Auckland power company Vector has admitted overcharging thousands of its customers.
In a new settlement announced today, the Commerce Commission said Vector would reduce the amount of revenue it earned by nearly $13.9 million, starting next year in April.
It said the power company overcharged nearly 30 percent of households between 2014 and 2015.
The commission said Vector agreed to earn less revenue and keep some residential power prices the same for the next two years instead of going through the courts.
The commission said it accepted that Vector did not intend to breach its regulated price path when it restructured its residential tariffs in 2013.
Vector restructured its prices for residential customers into low-user and standard user, but it fell to electricity retailers to identify Vector customers and switch them to the most appropriate tariffs under the restructured prices.
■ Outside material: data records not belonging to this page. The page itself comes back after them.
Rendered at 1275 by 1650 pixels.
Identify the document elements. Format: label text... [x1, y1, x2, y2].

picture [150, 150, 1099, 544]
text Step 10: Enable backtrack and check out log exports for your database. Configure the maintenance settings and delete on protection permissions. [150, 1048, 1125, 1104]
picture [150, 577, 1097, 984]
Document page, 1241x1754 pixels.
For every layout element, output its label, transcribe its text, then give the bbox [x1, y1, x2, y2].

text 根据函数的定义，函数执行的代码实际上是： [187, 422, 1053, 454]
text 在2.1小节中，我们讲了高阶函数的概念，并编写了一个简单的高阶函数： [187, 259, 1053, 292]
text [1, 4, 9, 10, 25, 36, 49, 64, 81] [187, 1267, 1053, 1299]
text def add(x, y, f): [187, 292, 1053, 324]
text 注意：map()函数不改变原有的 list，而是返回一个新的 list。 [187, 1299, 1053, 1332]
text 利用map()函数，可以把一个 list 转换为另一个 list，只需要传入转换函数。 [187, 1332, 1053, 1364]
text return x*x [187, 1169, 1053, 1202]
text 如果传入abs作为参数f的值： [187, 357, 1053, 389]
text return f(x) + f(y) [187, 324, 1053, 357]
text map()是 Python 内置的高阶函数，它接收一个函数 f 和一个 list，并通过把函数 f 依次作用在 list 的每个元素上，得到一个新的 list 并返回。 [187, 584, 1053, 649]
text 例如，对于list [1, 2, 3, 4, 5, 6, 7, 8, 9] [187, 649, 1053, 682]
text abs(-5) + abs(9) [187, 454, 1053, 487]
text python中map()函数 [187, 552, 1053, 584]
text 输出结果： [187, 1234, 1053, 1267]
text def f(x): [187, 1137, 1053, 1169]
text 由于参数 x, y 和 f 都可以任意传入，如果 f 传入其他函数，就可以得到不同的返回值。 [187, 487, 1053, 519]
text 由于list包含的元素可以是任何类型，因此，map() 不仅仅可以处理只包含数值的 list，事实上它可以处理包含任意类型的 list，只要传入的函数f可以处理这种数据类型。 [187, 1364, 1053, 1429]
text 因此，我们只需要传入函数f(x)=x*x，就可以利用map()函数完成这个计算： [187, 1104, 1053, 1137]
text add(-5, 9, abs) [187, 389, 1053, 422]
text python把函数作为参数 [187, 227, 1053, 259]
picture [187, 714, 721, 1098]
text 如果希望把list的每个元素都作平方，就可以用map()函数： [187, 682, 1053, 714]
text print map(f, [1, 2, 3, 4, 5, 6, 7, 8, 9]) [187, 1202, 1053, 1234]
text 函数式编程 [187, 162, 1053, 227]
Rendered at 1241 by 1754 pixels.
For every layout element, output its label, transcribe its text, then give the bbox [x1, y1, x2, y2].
In setting prices for the two tariffs, Vector assumed that competition in the electricity retail market would ensure that virtually all residential customers would be switched to the most appropriate rate from the first day, said the commission.
However, at the end of the first year of the new price structure, 28 percent of Auckland households had still not been switched to the tariff that was appropriate for their circumstances and so were paying more than they needed to.
Commission deputy chair Sue Begg said Vector should not have assumed that users would all be immediately transferred by electricity retailers to the best rate.
The chief executive of Consumer New Zealand, Sue Chetwin, said Vector should have known better.
"This is not the first time a lines company has been pinged by the Commerce Commission, so I think they do have to be careful in their pricing, I mean they are monopolies."
Vector delivers electricity to more than 500,000 homes and businesses in the greater Auckland region.